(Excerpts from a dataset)
--------------------
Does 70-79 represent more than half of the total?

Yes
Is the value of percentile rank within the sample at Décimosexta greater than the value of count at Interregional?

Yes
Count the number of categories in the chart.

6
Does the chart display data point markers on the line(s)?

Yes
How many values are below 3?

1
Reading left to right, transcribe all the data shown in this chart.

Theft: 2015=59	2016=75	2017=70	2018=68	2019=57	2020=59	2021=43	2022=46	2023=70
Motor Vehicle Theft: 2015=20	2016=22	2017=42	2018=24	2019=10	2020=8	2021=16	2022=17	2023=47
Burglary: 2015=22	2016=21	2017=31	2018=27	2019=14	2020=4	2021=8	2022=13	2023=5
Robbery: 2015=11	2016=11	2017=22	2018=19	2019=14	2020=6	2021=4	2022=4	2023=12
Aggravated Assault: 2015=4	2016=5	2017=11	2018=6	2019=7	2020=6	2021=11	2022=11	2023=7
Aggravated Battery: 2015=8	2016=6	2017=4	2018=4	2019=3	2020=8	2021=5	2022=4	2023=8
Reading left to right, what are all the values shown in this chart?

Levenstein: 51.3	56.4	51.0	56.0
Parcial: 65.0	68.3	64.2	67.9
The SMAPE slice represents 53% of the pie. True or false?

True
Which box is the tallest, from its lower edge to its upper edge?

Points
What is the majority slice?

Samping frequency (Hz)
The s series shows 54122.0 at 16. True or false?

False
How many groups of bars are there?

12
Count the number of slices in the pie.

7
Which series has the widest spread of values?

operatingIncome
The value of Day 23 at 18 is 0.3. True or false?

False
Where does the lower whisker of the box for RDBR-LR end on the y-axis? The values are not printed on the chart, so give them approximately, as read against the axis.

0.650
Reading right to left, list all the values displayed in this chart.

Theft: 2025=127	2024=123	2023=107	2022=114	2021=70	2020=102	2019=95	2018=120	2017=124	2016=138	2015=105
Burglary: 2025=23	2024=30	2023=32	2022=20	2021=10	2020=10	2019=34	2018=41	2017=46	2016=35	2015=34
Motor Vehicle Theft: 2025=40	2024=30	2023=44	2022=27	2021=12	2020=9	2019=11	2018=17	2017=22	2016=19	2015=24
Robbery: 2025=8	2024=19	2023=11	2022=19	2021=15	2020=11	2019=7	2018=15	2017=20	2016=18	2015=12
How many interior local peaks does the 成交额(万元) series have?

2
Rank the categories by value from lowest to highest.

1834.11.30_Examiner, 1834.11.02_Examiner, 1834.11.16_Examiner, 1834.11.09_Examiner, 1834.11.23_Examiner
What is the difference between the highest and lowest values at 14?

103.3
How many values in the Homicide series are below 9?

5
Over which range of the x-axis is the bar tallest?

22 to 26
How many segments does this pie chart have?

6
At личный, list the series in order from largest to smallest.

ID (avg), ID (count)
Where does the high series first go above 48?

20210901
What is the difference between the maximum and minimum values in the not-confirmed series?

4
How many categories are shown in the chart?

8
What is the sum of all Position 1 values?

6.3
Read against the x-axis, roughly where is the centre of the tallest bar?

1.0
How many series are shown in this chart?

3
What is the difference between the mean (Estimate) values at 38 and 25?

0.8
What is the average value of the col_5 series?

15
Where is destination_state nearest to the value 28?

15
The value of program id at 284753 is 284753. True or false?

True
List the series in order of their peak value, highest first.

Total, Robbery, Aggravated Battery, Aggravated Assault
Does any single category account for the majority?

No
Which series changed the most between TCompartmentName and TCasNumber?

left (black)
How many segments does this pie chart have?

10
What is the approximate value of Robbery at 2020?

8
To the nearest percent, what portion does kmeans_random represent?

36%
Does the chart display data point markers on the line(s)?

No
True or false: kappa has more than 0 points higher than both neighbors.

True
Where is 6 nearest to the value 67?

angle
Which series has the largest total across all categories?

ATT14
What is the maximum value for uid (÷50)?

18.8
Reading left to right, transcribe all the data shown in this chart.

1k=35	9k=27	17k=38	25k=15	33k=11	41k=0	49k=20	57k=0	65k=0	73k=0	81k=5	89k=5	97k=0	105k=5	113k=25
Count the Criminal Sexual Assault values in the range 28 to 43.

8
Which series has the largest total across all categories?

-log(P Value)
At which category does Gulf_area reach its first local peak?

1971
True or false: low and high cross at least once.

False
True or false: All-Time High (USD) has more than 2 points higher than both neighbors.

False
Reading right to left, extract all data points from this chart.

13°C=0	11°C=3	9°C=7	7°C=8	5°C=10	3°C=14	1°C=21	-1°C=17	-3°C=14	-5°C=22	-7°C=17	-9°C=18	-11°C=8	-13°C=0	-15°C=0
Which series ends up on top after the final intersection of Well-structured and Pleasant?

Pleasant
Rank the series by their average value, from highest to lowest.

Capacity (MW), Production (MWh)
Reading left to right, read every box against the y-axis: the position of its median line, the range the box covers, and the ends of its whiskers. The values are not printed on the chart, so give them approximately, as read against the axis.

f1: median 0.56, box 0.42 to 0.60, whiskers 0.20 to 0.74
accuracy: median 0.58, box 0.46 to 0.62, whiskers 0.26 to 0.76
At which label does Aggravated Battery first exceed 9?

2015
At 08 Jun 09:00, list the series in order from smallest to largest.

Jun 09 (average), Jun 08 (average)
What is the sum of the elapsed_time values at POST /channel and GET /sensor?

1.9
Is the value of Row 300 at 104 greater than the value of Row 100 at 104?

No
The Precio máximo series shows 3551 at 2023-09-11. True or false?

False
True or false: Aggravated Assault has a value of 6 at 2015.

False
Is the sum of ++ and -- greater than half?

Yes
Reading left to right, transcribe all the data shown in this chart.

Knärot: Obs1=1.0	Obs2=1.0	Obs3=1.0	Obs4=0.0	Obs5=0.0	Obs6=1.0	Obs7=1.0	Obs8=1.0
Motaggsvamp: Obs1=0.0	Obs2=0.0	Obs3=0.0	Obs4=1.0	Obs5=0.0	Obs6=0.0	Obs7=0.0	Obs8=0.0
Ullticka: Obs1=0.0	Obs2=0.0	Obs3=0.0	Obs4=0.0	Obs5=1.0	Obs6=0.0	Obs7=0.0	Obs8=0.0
--------------------
§ WORK TO COMPLETE
Show each line above that contains the word "Vehicle".

§ ANSWER BELOW
Motor Vehicle Theft: 2015=20	2016=22	2017=42	2018=24	2019=10	2020=8	2021=16	2022=17	2023=47
Motor Vehicle Theft: 2025=40	2024=30	2023=44	2022=27	2021=12	2020=9	2019=11	2018=17	2017=22	2016=19	2015=24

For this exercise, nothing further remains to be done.